Private Clouds provide many of the benefits of the Public Cloud, namely elastic scalability, faster time-to-market and reduced OpEX, all within the Enterprises own perimeter that complies to its governance. Leading commercial Private Cloud products include VMware, Univa UD, Unisys. Open source solutions include products like Globus Nimbus, Enomaly Elastic Computing Platform, RESERVOIR and Eucalyptus.
Yesterday, I attended the Webinar “Convergence of Physical, Virtual and Cloud, during which Dr. Rich Wolski, Chief Technology Officer of Eucalyptus Systems, described Eucalyptus as Private Cloud data storage. This interested me and I set about learning more.
Technology overview
Architecture
Walrus persistent data storage
Walrus is good for simple storage but it does not address the underlying needs of large data computation in the Clouds. Take the scenario of a manufacturers production line quality control. Large volumes of test data is required to be processed based on business logic that defines relationships between this data. These relationships are highly complex and would be non-trivial to model in the application code if using key-value based storage.
What is required is the introduction of an data provisioning layer (i.e. sharding databases, data-cache etc.) to enable complex querying of the data with Walrus providing persistence as a service.
Work in progress
- Scalability - By definition a Cloud must be scalable. Rich Wolski reports that Eucalyptus can theoretically scale up to 5,000 nodes. Interestingly it remains undefined if these are physical or virtualized nodes. If physical, then it is enough for ~90% of Private Cloud data center needs, but if we are talking about virtualized then this may prove to be a blocker for enterprises that have greater needs.
- Host OS support - Eucalyptus is packaged for many different Linux distributions (e.g. Ubuntu, Debian, Fedora, CentOS), but currently does not support Windows.
- Hypervisor support – Citix Xen, KVM fully supported. Support for VMware is only available in Eucalyptus Enterprise Edition.

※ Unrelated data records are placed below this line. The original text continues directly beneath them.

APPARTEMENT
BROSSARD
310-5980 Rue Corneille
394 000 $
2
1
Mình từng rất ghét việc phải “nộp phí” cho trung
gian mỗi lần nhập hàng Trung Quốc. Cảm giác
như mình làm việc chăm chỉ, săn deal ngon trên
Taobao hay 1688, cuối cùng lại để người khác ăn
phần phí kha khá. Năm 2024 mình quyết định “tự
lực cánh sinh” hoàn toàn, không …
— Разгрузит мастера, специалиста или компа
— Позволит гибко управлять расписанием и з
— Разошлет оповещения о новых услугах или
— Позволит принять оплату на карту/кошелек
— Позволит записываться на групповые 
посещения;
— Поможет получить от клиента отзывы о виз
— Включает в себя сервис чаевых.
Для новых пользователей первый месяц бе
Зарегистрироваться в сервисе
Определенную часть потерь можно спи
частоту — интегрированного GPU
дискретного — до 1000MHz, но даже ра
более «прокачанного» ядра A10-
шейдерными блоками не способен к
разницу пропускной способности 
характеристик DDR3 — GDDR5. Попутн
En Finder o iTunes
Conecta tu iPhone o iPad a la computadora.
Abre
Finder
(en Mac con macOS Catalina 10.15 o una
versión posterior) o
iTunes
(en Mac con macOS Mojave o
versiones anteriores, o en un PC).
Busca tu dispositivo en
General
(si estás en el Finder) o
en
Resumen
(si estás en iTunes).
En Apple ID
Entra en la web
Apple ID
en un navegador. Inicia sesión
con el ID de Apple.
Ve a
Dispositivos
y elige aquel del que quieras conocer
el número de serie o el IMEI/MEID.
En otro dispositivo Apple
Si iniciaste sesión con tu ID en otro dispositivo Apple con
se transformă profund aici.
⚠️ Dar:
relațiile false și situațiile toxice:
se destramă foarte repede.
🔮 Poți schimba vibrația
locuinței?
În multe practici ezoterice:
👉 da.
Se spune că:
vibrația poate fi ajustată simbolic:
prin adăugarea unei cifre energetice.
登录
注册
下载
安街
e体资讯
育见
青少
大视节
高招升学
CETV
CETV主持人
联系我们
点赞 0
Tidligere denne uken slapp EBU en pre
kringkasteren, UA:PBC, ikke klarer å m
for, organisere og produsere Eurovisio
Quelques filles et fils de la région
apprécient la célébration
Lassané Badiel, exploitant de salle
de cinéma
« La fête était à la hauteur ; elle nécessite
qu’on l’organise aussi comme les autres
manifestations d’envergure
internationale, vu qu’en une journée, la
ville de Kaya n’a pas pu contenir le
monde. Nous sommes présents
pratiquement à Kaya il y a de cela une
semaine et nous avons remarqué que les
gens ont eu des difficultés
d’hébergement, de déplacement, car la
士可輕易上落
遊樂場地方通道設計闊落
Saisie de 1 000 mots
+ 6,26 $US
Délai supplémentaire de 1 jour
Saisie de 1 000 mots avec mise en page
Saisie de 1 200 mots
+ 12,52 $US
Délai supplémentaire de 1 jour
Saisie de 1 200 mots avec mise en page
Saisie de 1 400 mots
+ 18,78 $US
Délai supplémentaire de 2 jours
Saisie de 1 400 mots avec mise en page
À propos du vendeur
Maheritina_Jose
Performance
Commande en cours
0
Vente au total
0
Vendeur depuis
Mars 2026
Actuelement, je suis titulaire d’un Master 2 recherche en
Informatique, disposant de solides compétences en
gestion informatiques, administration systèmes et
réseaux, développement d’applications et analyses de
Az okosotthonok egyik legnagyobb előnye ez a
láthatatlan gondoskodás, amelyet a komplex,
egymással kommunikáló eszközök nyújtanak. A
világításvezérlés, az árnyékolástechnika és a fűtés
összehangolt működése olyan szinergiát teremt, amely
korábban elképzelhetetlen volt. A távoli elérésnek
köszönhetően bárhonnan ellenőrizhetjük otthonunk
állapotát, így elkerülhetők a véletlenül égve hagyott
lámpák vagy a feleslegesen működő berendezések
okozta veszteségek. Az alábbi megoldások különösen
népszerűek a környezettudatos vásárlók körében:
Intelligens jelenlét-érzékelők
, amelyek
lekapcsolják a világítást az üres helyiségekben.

- Open-source version lacks enterprise features, such as fail-over support for some of the key components and contains rather basic built-in management tools.
Eucalyptus in action
Eli Lilly, the 10th largest pharmaceutical company in the world, is using Eucalyptus and Amazon cloud computing services to support its scientists with on-demand processing power and storage. New servers are now provisioned in 3 minutes compared to 7 and a half weeks. This leads to faster time-to-market for key products.
Final thoughts
Eucalyptus is a technology that is worth investigating by companies that want to run private clouds which comply to their governance. The $5.5 million that was raised in April and subsequent commercial release gives a clear indication of the direction of the project. Eucalyptus Cloud Computing Platform does not provide all Cloud features but we have to remember that it is not designed as a replacement technology for AWS or any other Public Cloud service.